つまり、債権者が債務不履行の事実と損害の発生を主張すれば、債務者は「自分には故意も過失もなく、信義則上も責任を負うべき事由がない」ことを立証しなければ、損害賠償責任を免れることができないのです。この原則は「過失責任の原則」とも呼ばれ、日本の民法における重要な考え方の一つです。 債務者にとって、自らに落ち度がないことを証明するのは容易ではない場合も多く、この立証責任の重さが、債務履行の重要性を高める要因となっています。

民法改正による立証責任の考え方の変化

2020年の民法改正は、「責に帰すべき事由」の立証責任の考え方に直接的な変更をもたらしたわけではありませんが、その解釈や運用に影響を与えています。特に、債務不履行による損害賠償請求に関する民法第415条の改正では、「ただし、その債務の不履行が契約その他の債務の発生原因及び取引上の社会通念に照らして債務者の責めに帰することができない事由によるものであるときは、この限りでない」という文言が追加されました。

この改正により、債務者の「責に帰すべき事由」の有無は、個々の取引関係や社会通念に照らして判断されることがより明確になりました。 結果として、債務者は、単に故意や過失がないことを主張するだけでなく、契約の背景や取引の実情を踏まえ、自らに責任を負わせるのが不相当であるという具体的な事情を立証する必要性が高まったと言えるでしょう。

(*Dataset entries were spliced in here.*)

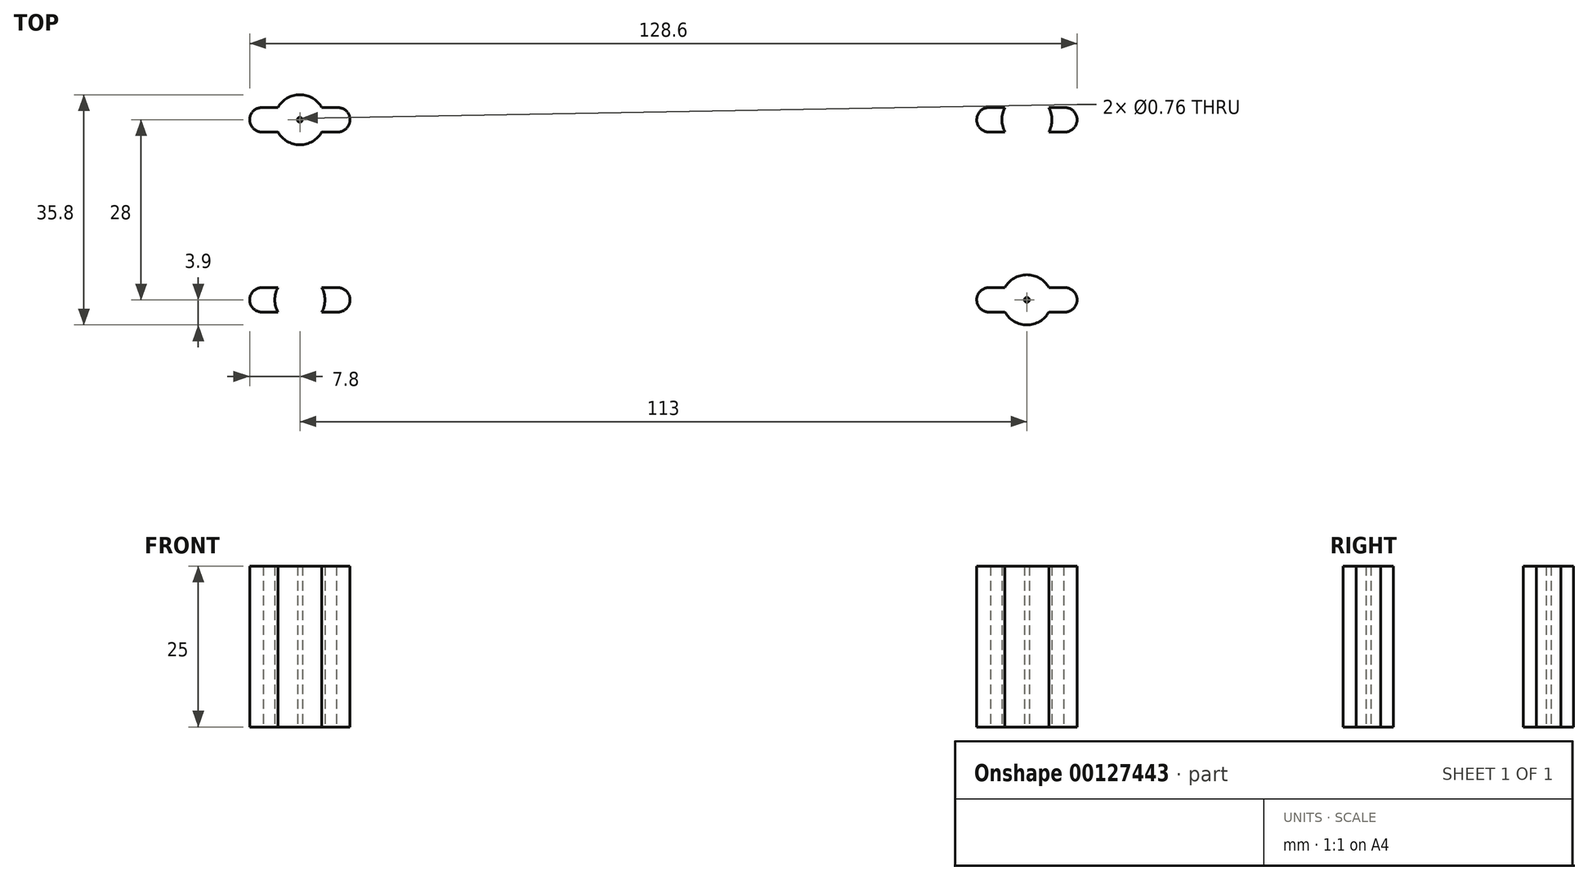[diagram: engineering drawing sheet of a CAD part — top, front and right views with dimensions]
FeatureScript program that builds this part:
annotation { "Feature Type Name" : "Feature", "Feature Type Description" : "" }
export const myFeature = defineFeature(function(context is Context, id is Id, definition is map)
    precondition{}
    {
        {
            var Q0;
            Q0=qCreatedBy(makeId("Top.planeOp"),FACE);
            var sketch = newSketch(context, id + "F0", { "sketchPlane" : qUnion([Q0])});
            skLineSegment(sketch, "E0", {"start": v(-53.1, 15.9) * mm, "end": v(-50.6, 15.9) * mm});
            skLineSegment(sketch, "E1", {"start": v(-53.1, 12.1) * mm, "end": v(-50.81, 12.1) * mm});
            skArc(sketch, "E2", {"start": v(-50.6, 15.9) * mm, "mid": v(-48.7, 13.9) * mm, "end": v(-50.81, 12.1) * mm});
            skLineSegment(sketch, "E3", {"start": v(-56.5, 10.1) * mm, "end": v(-56.5, 17.9) * mm, "construction": true});
            skLineSegment(sketch, "E4.MirrorCS", {"start": v(-59.9, 15.9) * mm, "end": v(-62.4, 15.9) * mm});
            skArc(sketch, "E5.MirrorCS", {"start": v(-62.4, 15.9) * mm, "mid": v(-64.3, 13.9) * mm, "end": v(-62.19, 12.1) * mm});
            skLineSegment(sketch, "E6.MirrorCS", {"start": v(-59.9, 12.1) * mm, "end": v(-62.19, 12.1) * mm});
            skArc(sketch, "E7", {"start": v(-59.9, 12.1) * mm, "mid": v(-56.5, 10.1) * mm, "end": v(-53.1, 12.1) * mm});
            skLineSegment(sketch, "E8", {"start": v(0, 35.13) * mm, "end": v(0, -25.28) * mm, "construction": true});
            skLineSegment(sketch, "E9", {"start": v(-57.6, 0) * mm, "end": v(-1, 0) * mm, "construction": true});
            skLineSegment(sketch, "E10.MirrorCS", {"start": v(53.1, 15.9) * mm, "end": v(50.6, 15.9) * mm});
            skLineSegment(sketch, "E11.MirrorCS", {"start": v(53.1, 12.1) * mm, "end": v(50.81, 12.1) * mm});
            skLineSegment(sketch, "E12.MirrorCS", {"start": v(59.9, 12.1) * mm, "end": v(62.19, 12.1) * mm});
            skLineSegment(sketch, "E13.MirrorCS", {"start": v(59.9, 15.9) * mm, "end": v(62.4, 15.9) * mm});
            skArc(sketch, "E14.MirrorCS", {"start": v(50.6, 15.9) * mm, "mid": v(48.7, 13.9) * mm, "end": v(50.81, 12.1) * mm});
            skArc(sketch, "E15.MirrorCS", {"start": v(62.4, 15.9) * mm, "mid": v(64.3, 13.9) * mm, "end": v(62.19, 12.1) * mm});
            skCircle(sketch, "E16.MirrorC", {"center": v(56.5, 14) * mm, "radius": 3.9 * mm});
            skLineSegment(sketch, "E17.MirrorCS", {"start": v(56.5, 10.1) * mm, "end": v(56.5, 17.9) * mm, "construction": true});
            skLineSegment(sketch, "E18.MirrorCS", {"start": v(53.1, -12.1) * mm, "end": v(50.81, -12.1) * mm});
            skLineSegment(sketch, "E19.MirrorCS", {"start": v(53.1, -15.9) * mm, "end": v(50.6, -15.9) * mm});
            skLineSegment(sketch, "E20.MirrorCS", {"start": v(59.9, -12.1) * mm, "end": v(62.19, -12.1) * mm});
            skLineSegment(sketch, "E21.MirrorCS", {"start": v(59.9, -15.9) * mm, "end": v(62.4, -15.9) * mm});
            skLineSegment(sketch, "E22.MirrorCS", {"start": v(-59.9, -12.1) * mm, "end": v(-62.19, -12.1) * mm});
            skCircle(sketch, "E23.MirrorC", {"center": v(56.5, -14) * mm, "radius": 3.9 * mm});
            skLineSegment(sketch, "E24.MirrorCS", {"start": v(-53.1, -12.1) * mm, "end": v(-50.81, -12.1) * mm});
            skLineSegment(sketch, "E25.MirrorCS", {"start": v(56.5, -10.1) * mm, "end": v(56.5, -17.9) * mm, "construction": true});
            skLineSegment(sketch, "E26.MirrorCS", {"start": v(-56.5, -10.1) * mm, "end": v(-56.5, -17.9) * mm, "construction": true});
            skLineSegment(sketch, "E27.MirrorCS", {"start": v(-53.1, -15.9) * mm, "end": v(-50.6, -15.9) * mm});
            skLineSegment(sketch, "E28.MirrorCS", {"start": v(-59.9, -15.9) * mm, "end": v(-62.4, -15.9) * mm});
            skCircle(sketch, "E29.MirrorC", {"center": v(-56.5, -14) * mm, "radius": 3.9 * mm});
            skArc(sketch, "E30.MirrorCS", {"start": v(-50.6, -15.9) * mm, "mid": v(-48.7, -13.9) * mm, "end": v(-50.81, -12.1) * mm});
            skArc(sketch, "E31.MirrorCS", {"start": v(62.4, -15.9) * mm, "mid": v(64.3, -13.9) * mm, "end": v(62.19, -12.1) * mm});
            skArc(sketch, "E32.MirrorCS", {"start": v(-62.4, -15.9) * mm, "mid": v(-64.3, -13.9) * mm, "end": v(-62.19, -12.1) * mm});
            skArc(sketch, "E33.MirrorCS", {"start": v(50.6, -15.9) * mm, "mid": v(48.7, -13.9) * mm, "end": v(50.81, -12.1) * mm});
            skArc(sketch, "E34.trimOffspring", {"start": v(-53.1, 15.9) * mm, "mid": v(-56.5, 17.9) * mm, "end": v(-59.9, 15.9) * mm});
            skCircle(sketch, "E35", {"center": v(-56.5, 14) * mm, "radius": 0.38 * mm});
            skCircle(sketch, "E36.MirrorC", {"center": v(-56.5, -14) * mm, "radius": 0.38 * mm});
            skCircle(sketch, "E37.MirrorC", {"center": v(56.5, 14) * mm, "radius": 0.38 * mm});
            skCircle(sketch, "E38.MirrorC", {"center": v(56.5, -14) * mm, "radius": 0.38 * mm});
            skSolve(sketch);
        }
        {
            var Q0;
            Q0=makeQuery(id+"F0.imprint","IMPRINT",FACE,{"disambiguationData":[TD([[makeQuery(id+"F0.imprint","IMPRINT",EDGE,{"derivedFrom":sQuery(id+"F0.wireOp",EDGE,"E0")}),-1.0]])]});
            var Q1;
            {var subQ0=sQuery(id+"F0.wireOp",EDGE,"E29.MirrorC");var subQ1=makeQuery(id+"F0.imprint","INTERSECT",VERTEX,{"derivedFrom":[sQuery(id+"F0.wireOp",EDGE,"E27.MirrorCS"),subQ0]});Q1=makeQuery(id+"F0.imprint","IMPRINT",FACE,{"disambiguationData":[TD([[makeQuery(id+"F0.imprint","IMPRINT",EDGE,{"disambiguationData":[TD([[subQ1,-1.0]])],"derivedFrom":subQ0}),-1.0]])]});}
            var Q2;
            {var subQ0=sQuery(id+"F0.wireOp",EDGE,"E24.MirrorCS");Q2=makeQuery(id+"F0.imprint","IMPRINT",FACE,{"disambiguationData":[TD([[makeQuery(id+"F0.imprint","IMPRINT",EDGE,{"derivedFrom":subQ0}),-1.0]])]});}
            var Q3;
            {var subQ0=sQuery(id+"F0.wireOp",EDGE,"E22.MirrorCS");Q3=makeQuery(id+"F0.imprint","IMPRINT",FACE,{"disambiguationData":[TD([[makeQuery(id+"F0.imprint","IMPRINT",EDGE,{"derivedFrom":subQ0}),1.0]])]});}
            var Q4;
            {var subQ0=sQuery(id+"F0.wireOp",EDGE,"E18.MirrorCS");Q4=makeQuery(id+"F0.imprint","IMPRINT",FACE,{"disambiguationData":[TD([[makeQuery(id+"F0.imprint","IMPRINT",EDGE,{"derivedFrom":subQ0}),1.0]])]});}
            var Q5;
            {var subQ0=sQuery(id+"F0.wireOp",EDGE,"E23.MirrorC");var subQ1=makeQuery(id+"F0.imprint","INTERSECT",VERTEX,{"derivedFrom":[sQuery(id+"F0.wireOp",EDGE,"E19.MirrorCS"),subQ0]});Q5=makeQuery(id+"F0.imprint","IMPRINT",FACE,{"disambiguationData":[TD([[makeQuery(id+"F0.imprint","IMPRINT",EDGE,{"disambiguationData":[TD([[subQ1,-1.0]])],"derivedFrom":subQ0}),1.0]])]});}
            var Q6;
            {var subQ0=sQuery(id+"F0.wireOp",EDGE,"E20.MirrorCS");Q6=makeQuery(id+"F0.imprint","IMPRINT",FACE,{"disambiguationData":[TD([[makeQuery(id+"F0.imprint","IMPRINT",EDGE,{"derivedFrom":subQ0}),-1.0]])]});}
            var Q7;
            {var subQ0=sQuery(id+"F0.wireOp",EDGE,"E12.MirrorCS");Q7=makeQuery(id+"F0.imprint","IMPRINT",FACE,{"disambiguationData":[TD([[makeQuery(id+"F0.imprint","IMPRINT",EDGE,{"derivedFrom":subQ0}),1.0]])]});}
            var Q8;
            {var subQ0=sQuery(id+"F0.wireOp",EDGE,"E16.MirrorC");var subQ1=makeQuery(id+"F0.imprint","INTERSECT",VERTEX,{"derivedFrom":[sQuery(id+"F0.wireOp",EDGE,"E10.MirrorCS"),subQ0]});Q8=makeQuery(id+"F0.imprint","IMPRINT",FACE,{"disambiguationData":[TD([[makeQuery(id+"F0.imprint","IMPRINT",EDGE,{"disambiguationData":[TD([[subQ1,-1.0]])],"derivedFrom":subQ0}),-1.0]])]});}
            var Q9;
            {var subQ0=sQuery(id+"F0.wireOp",EDGE,"E10.MirrorCS");Q9=makeQuery(id+"F0.imprint","IMPRINT",FACE,{"disambiguationData":[TD([[makeQuery(id+"F0.imprint","IMPRINT",EDGE,{"derivedFrom":subQ0}),1.0]])]});}
            extrude(context, id + "F1", {"entities" : qUnion([Q0, Q1, Q2, Q3, Q4, Q5, Q6, Q7, Q8, Q9]), "depth" : 25 * mm});
        }
    });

この変化は、より柔軟かつ公平な責任判断を可能にする一方で、立証の複雑さを増す側面も持ち合わせています。

よくある質問

よくある質問

ここでは、「責に帰すべき事由」に関してよく寄せられる疑問とその回答をまとめました。理解を深めるための参考にしてください。

「責に帰すべき事由」の読み方は?

「責に帰すべき事由」は、「せめにきすべきじゆう」と読みます。

「帰責事由」と「責に帰すべき事由」は同じ意味ですか?

はい、「帰責事由(きせきじゆう)」は「責に帰すべき事由」を略した言葉であり、同じ意味で使われます。

契約解除に「責に帰すべき事由」は常に必要ですか?

2020年の民法改正により、債務不履行による契約解除には、原則として債務者の「責に帰すべき事由」は不要となりました。ただし、債務不履行が債権者の「責に帰すべき事由」によるものである場合は、契約解除はできません。

損害賠償請求には「責に帰すべき事由」が必須ですか?

はい、債務不履行に基づく損害賠償請求には、債務者に「責に帰すべき事由」(故意、過失、または信義則上これらと同視すべき事由)があることが必須要件となります。

「不可抗力」と認められるのはどのような場合ですか?

不可抗力とは、当事者の予測や支配の範囲を超えて発生し、どれだけ注意を払っても回避できない事態を指します。具体的には、大規模な自然災害(地震、台風など)、戦争、暴動、法令の変更などが挙げられます。

まとめ

  • 「責に帰すべき事由」は「せめにきすべきじゆう」と読む。
  • 法律用語で責任を負わせるべき理由や原因を指す。
  • 故意、過失、信義則上同視すべき事由が含まれる。
  • 債務不履行における損害賠償請求で重要となる。
  • 契約解除においては民法改正で要件が緩和された。
  • 債権者の責に帰すべき事由がある場合は解除できない。
  • 契約不適合責任や危険負担の判断基準にもなる。
  • 賃貸借契約や休業手当の支払い義務にも関連する。
  • 故意は意図的な行為、過失は不注意による行為。
  • 信義則上同視すべき事由は広範な状況で責任を問う。
  • 「責に帰することができない事由」は責任を免れる理由。
  • 不可抗力は「責に帰することができない事由」の代表例。
  • 立証責任は原則として債務者側が負う。
  • 民法改正で立証の考慮要素がより明確になった。
  • 法律文書や契約理解に不可欠な概念である。